Although the portfolio contains a heavy dose of skilled nursing, Prosky says AHI is not afraid of the sector that many of the big REITs are running from. He notes that operators with good outcomes, low readmission rates and strong hospital partnerships are still doing well. “Skilled nursing is still the lowest-cost source for patients who need that care,” says Prosky.

“We wouldn’t have done the deal that we did with Trilogy with any other operator. We think it is the best. If you look outside of that transaction, we don’t do a lot of skilled nursing.”

AHI also manages an international portfolio, with about 50 assets in the United Kingdom operated by Caring Homes. 

Although AHI doesn’t have a huge appetite for international assets, the deal was too good to pass up. The deal was structured with absolute net leases in place, meaning AHI doesn’t have to manage the day-to-day issues, and the risk-adjusted returns were higher than what AHI saw domestically.

“We’re not looking to buy overseas just to say we’ve done it,” says Prosky. “We do it when it makes sense. Caring Homes is a great operator, and we’ve expanded on that relationship.”

The U.K. assets were acquired at a 7.25 percent capitalization rate, which Prosky says was 50 to 75 basis points better than similar assets here in the United States. 

Investing in themselves

The founders of AHI believe in their REITs, and it’s not just talk. All three take the entirety of their AHI compensation in REIT shares instead of cash. The three have enough other sources of income to cover their daily living expenses without a standard paycheck.

“Instead of putting the money in our bank account, we send it to the REITs,” says Prosky. “The three of us are almost always the largest investors in our programs.”

In addition, many members of the senior management team under Hanson, Prosky and Strieff take between 5 and 15 percent of their salaries in REIT shares.

A lot of the AHI team has been with the company since the first Grubb & Ellis REIT in 2006.
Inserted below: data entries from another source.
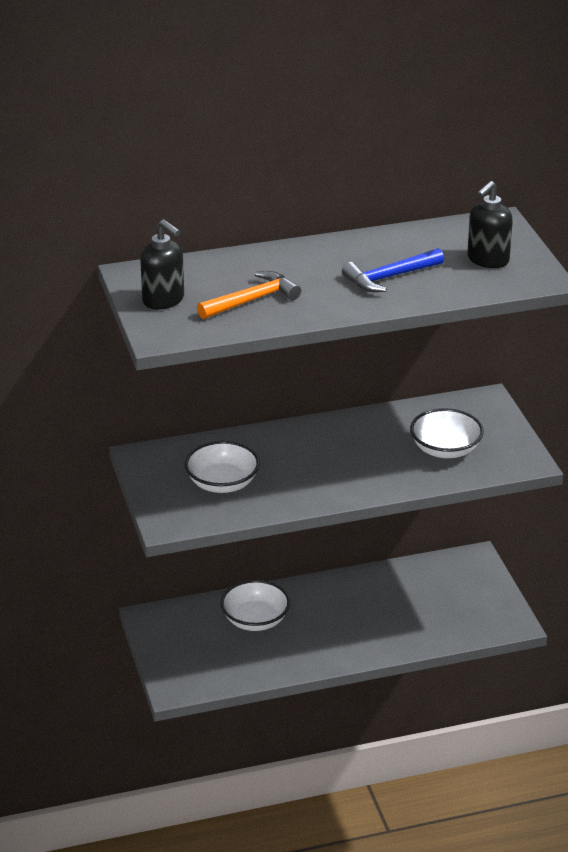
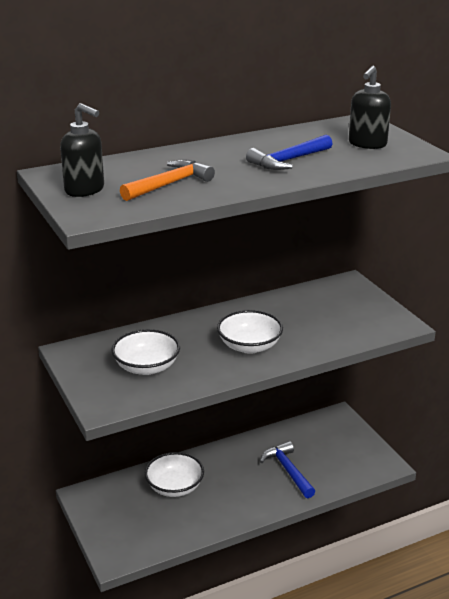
camera: 10 degrees left, 5 degrees down
white bowl [410,408,484,458] -> white bowl moved to [217,310,283,354]
none -> blue hammer [260,441,315,498]

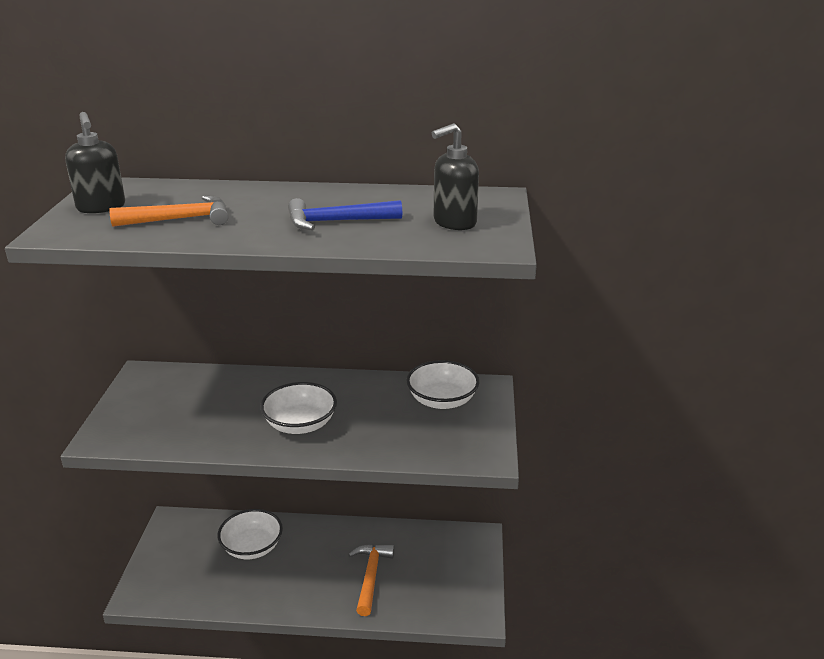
camera: 30 degrees right, 0 degrees up
white bowl [111,329,180,375] -> white bowl moved to [406,360,479,409]
blue hammer [260,441,315,498] -> orange hammer [348,544,395,616]

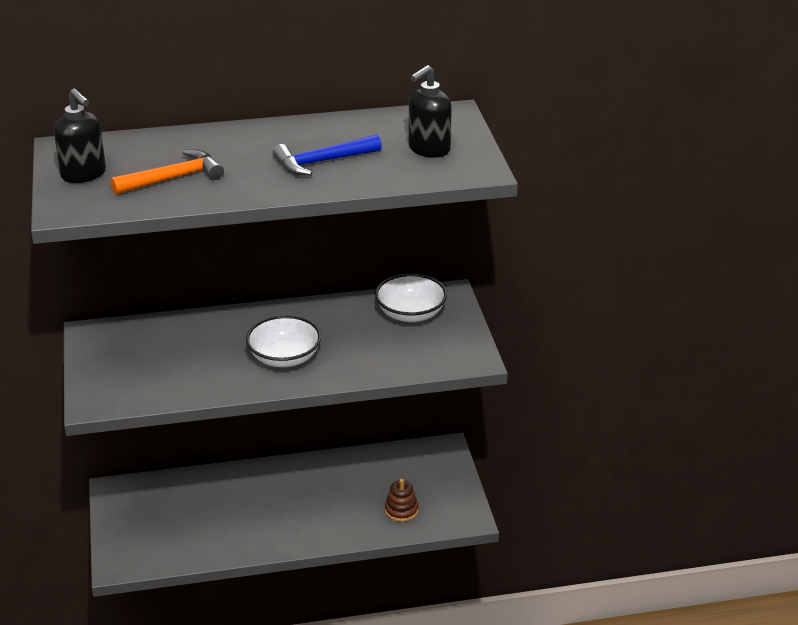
camera: 15 degrees left, 5 degrees up
white bowl [218,509,283,559] -> none
orange hammer [348,544,395,616] -> none
none -> brown stacking toy [385,479,418,522]

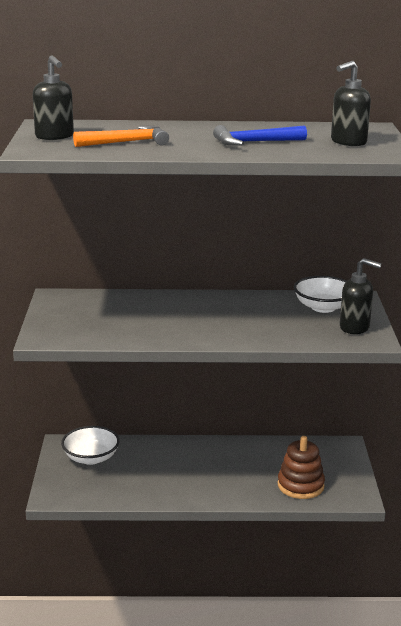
camera: 10 degrees right, 10 degrees down
white bowl [246,315,321,367] -> white bowl moved to [61,426,120,465]
brown stacking toy [385,479,418,522] -> brown stacking toy [278,436,325,499], size x1.59
none -> black soap dispenser [340,258,382,334]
He also credits AHI’s laser-like focus on healthcare properties — “that’s all we’ve done and all we intend to do” — for the company’s successes. 

He describes the sector as “not recession proof, but recession resistant” because of the aging population of the United States. The number of people 65 and older in this country is projected to increase 81 percent between 2010 and 2030, according to the U.S. Census Bureau.

Those demographics also smooth out any worries he might have about legislative and regulatory changes for the industry. Prosky jokingly notes that the investors most worried about a possible overturn of the Affordable Care Act are the same ones who worried about its original passage in the first place.

“Do you think you’ll be spending more or less on healthcare in five years? Unless you’re going on Medicare, the answer is ‘more,’” says Prosky. 

“It doesn’t matter who controls the House and Senate. That’s going to be the case.”